- Author: Zongwei Zhou
- Weibo: @MrGiovanni
- Email: zongweiz@usc.edu
Introduction
In the past two days, I used Keras library to build deep neural network for non-small cell lung cancer (NSCLC) from 18F-FDG PET/CT images segmentation. This deep neural network yielded an IOU (“intersection over union”) of 35.39% based on test images, and can be a good staring point for further, more serious approaches. The architecture was inspired by U-Net: Convolutional Networks for Biomedical Image Segmentation. The code is refered to Deep Learning Tutorial for Kaggle Ultrasound Nerve Segmentation competition, using Keras. So basically, my job is to apply U-Net to our 18F-FDG PET/CT datasets and evaluate the performance of this deep neural network architecture.
Key Words: Fully connected networks; Non-small Cell Lung Cancer; PET/CT images; Segmentation
Overview
Datasets
Our datasets consist of 1383 three-dimentional PET/CT images sized 101 × 101 × 101 pixel. Each sample has been fine-marked, including the edge of tumor, tumor as ‘true’, background as ‘false’.
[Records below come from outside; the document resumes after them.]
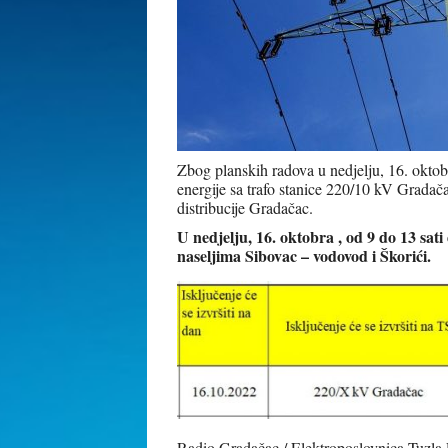
Zbog planskih radova u nedjelju, 16. oktobr
energije sa trafo stanice 220/10 kV Gradača
distribucije Gradačac.
U nedjelju, 16. oktobra , od 9 do 13 sati
naseljima Sibovac – vodovod i Škorići.
Radio Gradačac / Elektroposlovnica Tuzla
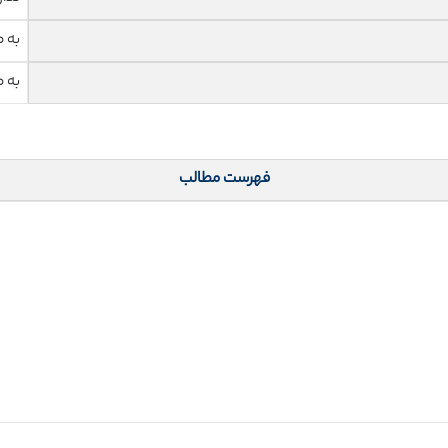
به 
به 
فهرست مطالب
The first row represents CT images, the second row represents PET images, and the final row represents segmentation respectively.
Pre-processing
Since each tumor in datasets located in the center of the image, I cut nine 80 × 80 pixel patchs from each layer in three-dimentional image to let the tumors locate in different place. I choose 11 layer of Axial, Coronal and Sagittal plane in each three-dimentional image.
Therefore, one three-dimentional sample should be augmented into 9 × 3 × 11=297 different fine-labeled two-dimentional samples. Applying this strategy into CT and PET images, two-channel input patchs are designed, e.g., CT channel and PET channel.
The last but not the least important, please don’t miss data centering and normalization by using z-score, because it’s really useful.